Soon afterwards, while rummaging through a pile of embroidery supplies at an estate sale, I started chatting with a fellow needleworker whose name was Priscilla. She told me about a political protest piece she was working on for a public art project that had been started by the Canadian artist Diana Weymar in 2018, in which contributors around the world embroider outrageous quotes from Donald Trump’s speeches or Tweets. That project has taken off in a major way. As many as 5,000 of these pieces are being gathered together for presentation in 2021.

The name of this project? Tiny Pricks.

Want to contribute, or at least learn more? See tinypricksproject.com

Priscilla had a look at a photo of my Judgment work-in-progress and, based on that, encouraged me to make a needlework contribution to Tiny Pricks. I came up with a small piece commemorating Trump’s memorable misspelled NO SMOCKING GUN tweet, surrounding his words by a cloud of revolver smoke (above), which, you’ll notice, is made from smocking fabric. It became the kickoff item on my Instagram post (@peggyearle8). Next, I went back to working on my large tapestries, including one about Fox News and its ilk, with the hate-mongers being tormented by monsters inspired by Hieronymous Bosch (below).

Then came the pandemic. Shortly pre-quarantine, my partner and I drove down to New York to see an installation at the Whitney by Liza Lou, an artist I greatly admire. That exhibit caught the attention of the New York Times, which on March 26th published an article about Lou and her virtual community project called Comfort Blanket, that was inspired by a patchwork quilt-cum-security blanket from her childhood.

Lou requested that participants only use materials they already had in their possession, then post Instagram photos of the progress they made as they sewed their versions of comfort blankets. It was a project tailor-made for me. I dove in. I made small embroidered squares, comprising a random journal of the lockdown, with each fabric panel illustrating something I did or thought about on a particular day.

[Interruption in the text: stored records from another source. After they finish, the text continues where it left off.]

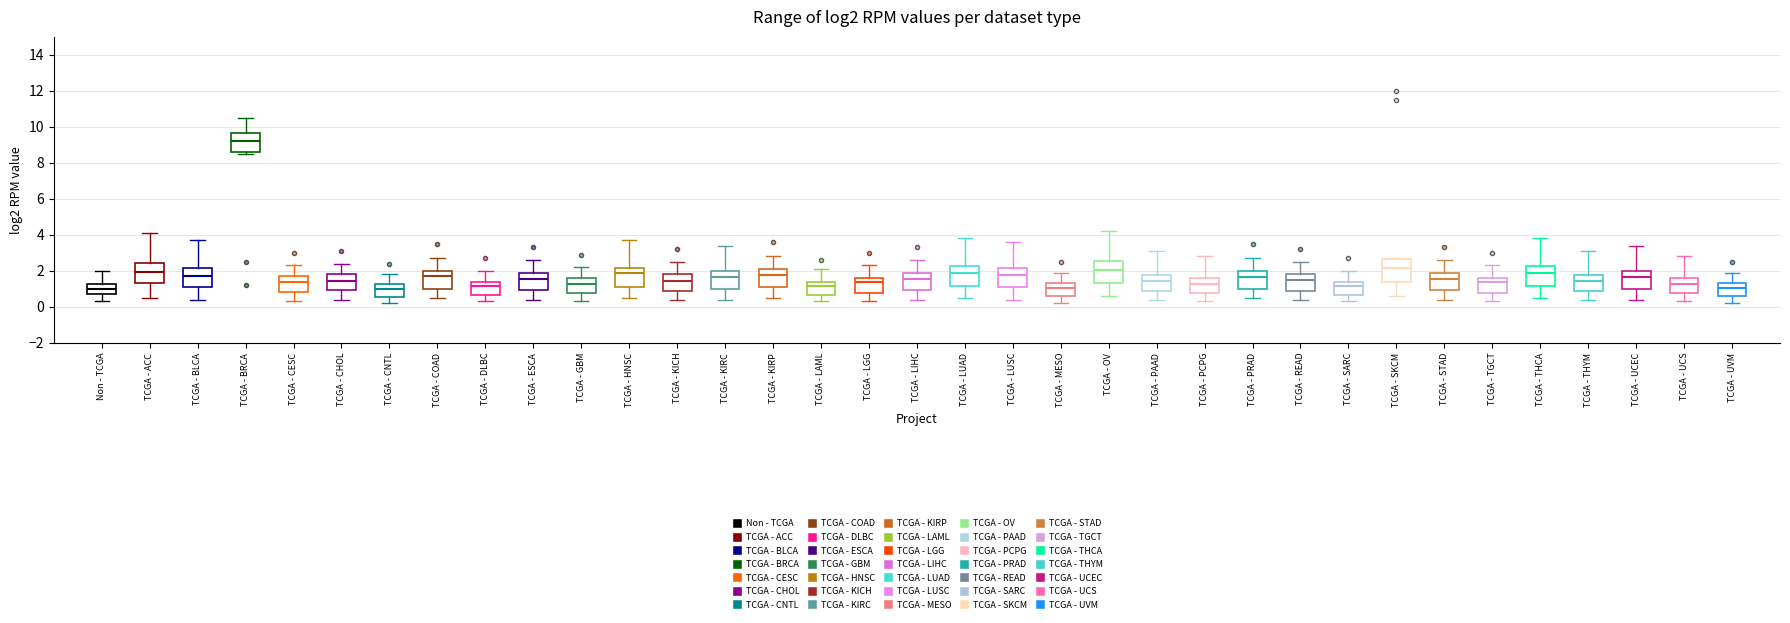

Reading left to right, read every box against the y-axis: the position of its median line, the range the box covers, and the ends of its whiskers. The values are not printed on the chart, so give them approximately, as read against the axis.

Non - TCGA: median 1.0, box 0.8 to 1.2, whiskers 0.4 to 2.0
TCGA - ACC: median 2.0, box 1.4 to 2.4, whiskers 0.6 to 4.2
TCGA - BLCA: median 1.8, box 1.0 to 2.2, whiskers 0.4 to 3.8
TCGA - BRCA: median 9.2, box 8.6 to 9.6, whiskers 8.6 (just below the box's lower edge) to 10.6
TCGA - CESC: median 1.4, box 0.8 to 1.8, whiskers 0.4 to 2.4
TCGA - CHOL: median 1.4, box 1.0 to 1.8, whiskers 0.4 to 2.4
TCGA - CNTL: median 1.0, box 0.6 to 1.2, whiskers 0.2 to 1.8
TCGA - COAD: median 1.8, box 1.0 to 2.0, whiskers 0.6 to 2.8
TCGA - DLBC: median 1.2, box 0.6 to 1.4, whiskers 0.4 to 2.0
TCGA - ESCA: median 1.6, box 1.0 to 1.8, whiskers 0.4 to 2.6
TCGA - GBM: median 1.2, box 0.8 to 1.6, whiskers 0.4 to 2.2
TCGA - HNSC: median 1.8, box 1.0 to 2.2, whiskers 0.6 to 3.8
TCGA - KICH: median 1.4, box 0.8 to 1.8, whiskers 0.4 to 2.6
TCGA - KIRC: median 1.6, box 1.0 to 2.0, whiskers 0.4 to 3.4
TCGA - KIRP: median 1.8, box 1.0 to 2.0, whiskers 0.6 to 2.8
TCGA - LAML: median 1.2, box 0.6 to 1.4, whiskers 0.4 to 2.2
TCGA - LGG: median 1.4, box 0.8 to 1.6, whiskers 0.4 to 2.4
TCGA - LIHC: median 1.6, box 1.0 to 1.8, whiskers 0.4 to 2.6
TCGA - LUAD: median 1.8, box 1.2 to 2.2, whiskers 0.6 to 3.8
TCGA - LUSC: median 1.8, box 1.0 to 2.2, whiskers 0.4 to 3.6
TCGA - MESO: median 1.0, box 0.6 to 1.4, whiskers 0.2 to 2.0
TCGA - OV: median 2.0, box 1.4 to 2.6, whiskers 0.6 to 4.2
TCGA - PAAD: median 1.4, box 0.8 to 1.8, whiskers 0.4 to 3.2
TCGA - PCPG: median 1.2, box 0.8 to 1.6, whiskers 0.4 to 2.8
TCGA - PRAD: median 1.6, box 1.0 to 2.0, whiskers 0.6 to 2.8
TCGA - READ: median 1.6, box 0.8 to 1.8, whiskers 0.4 to 2.6
TCGA - SARC: median 1.2, box 0.6 to 1.4, whiskers 0.4 to 2.0
TCGA - SKCM: median 2.2, box 1.4 to 2.6, whiskers 0.6 to 2.8
TCGA - STAD: median 1.6, box 1.0 to 1.8, whiskers 0.4 to 2.6
TCGA - TGCT: median 1.4, box 0.8 to 1.6, whiskers 0.4 to 2.4
TCGA - THCA: median 1.8, box 1.2 to 2.2, whiskers 0.6 to 3.8
TCGA - THYM: median 1.4, box 0.8 to 1.8, whiskers 0.4 to 3.2
TCGA - UCEC: median 1.6, box 1.0 to 2.0, whiskers 0.4 to 3.4
TCGA - UCS: median 1.2, box 0.8 to 1.6, whiskers 0.4 to 2.8
TCGA - UVM: median 1.0, box 0.6 to 1.4, whiskers 0.2 to 2.0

After I made enough squares, I sewed them onto an old tablecloth and—voilà!—comfort blanket. (Six Feet of Social Distance, above—and a completed blanket.)

When I finished that project, I couldn’t bear the thought of not making more little tapestries, so I revisited Tiny Pricks. I’ve been on fire with it ever since, happily stabbing Trump with my needle, while getting hooked on the likes and words of praise that some of my pieces have garnered. I’m not sure where else my political embroidery will take me, but I know I’ll have plenty to work with for at least the next four and a half months. (below: Coronation and Sick and Tired). And hopefully after Tuesday, November 3rd, the focus of my attention will be able to change.

. . . . . . . . . . . .

Peggy Earle is a Brooklyn, New York native and lifelong artist. She paints, makes assemblages and mosaics and has recently taken up sewing small narrative tapestries. She retired from The Virginian-Pilot newspaper in Norfolk, VA., where she was a research librarian, writer, and book review editor. She is the author of Legacy: Walter Chrysler Jr. and the Untold Story of Norfolk’s Chrysler Museum of Art.